- Your objective -
This exercise calls for every line of the data below with the string "LIST" in it.

- Source material -

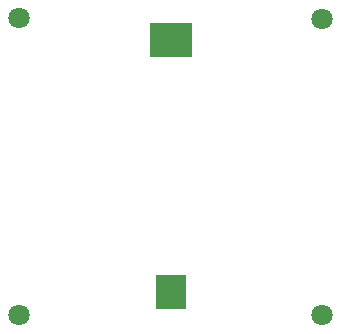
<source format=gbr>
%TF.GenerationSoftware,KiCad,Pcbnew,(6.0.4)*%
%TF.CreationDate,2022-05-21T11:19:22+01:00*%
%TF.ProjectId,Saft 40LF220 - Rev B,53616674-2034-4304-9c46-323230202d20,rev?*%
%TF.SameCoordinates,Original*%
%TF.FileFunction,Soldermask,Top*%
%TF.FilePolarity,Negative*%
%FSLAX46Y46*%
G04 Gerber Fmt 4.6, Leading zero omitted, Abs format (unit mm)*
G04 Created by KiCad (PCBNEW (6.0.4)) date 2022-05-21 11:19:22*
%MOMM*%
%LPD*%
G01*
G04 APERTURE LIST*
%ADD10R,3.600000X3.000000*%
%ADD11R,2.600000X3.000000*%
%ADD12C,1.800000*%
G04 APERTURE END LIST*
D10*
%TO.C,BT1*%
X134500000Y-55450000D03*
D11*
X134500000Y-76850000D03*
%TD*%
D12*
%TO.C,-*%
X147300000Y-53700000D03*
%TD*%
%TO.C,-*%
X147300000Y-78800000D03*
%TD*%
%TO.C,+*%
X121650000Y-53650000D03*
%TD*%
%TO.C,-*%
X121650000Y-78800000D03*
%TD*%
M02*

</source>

---

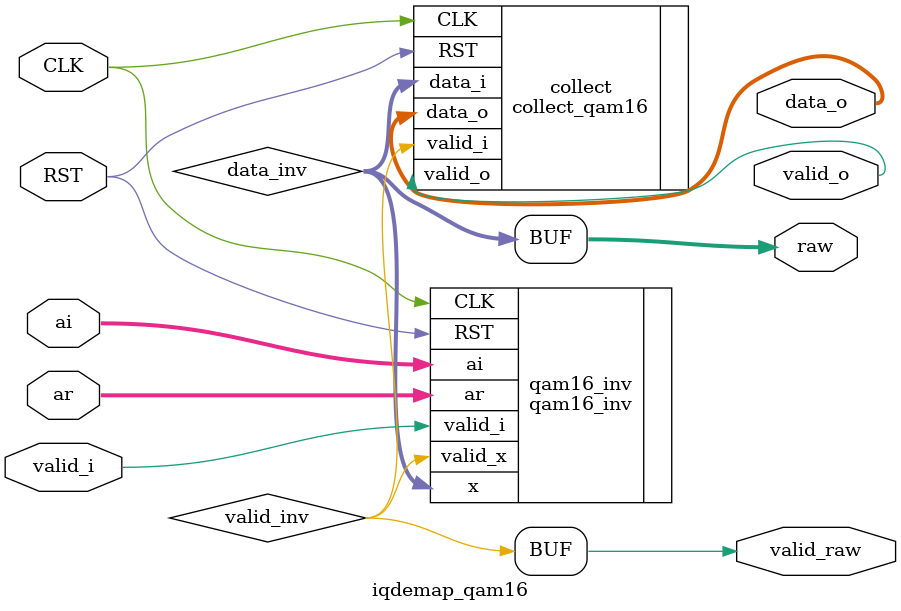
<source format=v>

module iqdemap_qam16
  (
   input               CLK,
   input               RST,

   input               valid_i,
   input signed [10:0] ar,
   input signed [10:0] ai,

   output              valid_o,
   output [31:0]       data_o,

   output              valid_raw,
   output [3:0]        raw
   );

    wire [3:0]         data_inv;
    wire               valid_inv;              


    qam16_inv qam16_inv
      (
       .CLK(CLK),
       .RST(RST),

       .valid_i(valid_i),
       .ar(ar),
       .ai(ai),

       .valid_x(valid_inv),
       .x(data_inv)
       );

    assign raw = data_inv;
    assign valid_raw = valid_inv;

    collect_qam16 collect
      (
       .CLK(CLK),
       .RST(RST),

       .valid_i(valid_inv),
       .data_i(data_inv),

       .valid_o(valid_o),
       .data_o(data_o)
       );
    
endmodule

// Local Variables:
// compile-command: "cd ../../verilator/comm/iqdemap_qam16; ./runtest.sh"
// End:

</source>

- Answer space -
G04 APERTURE LIST*
G04 APERTURE END LIST*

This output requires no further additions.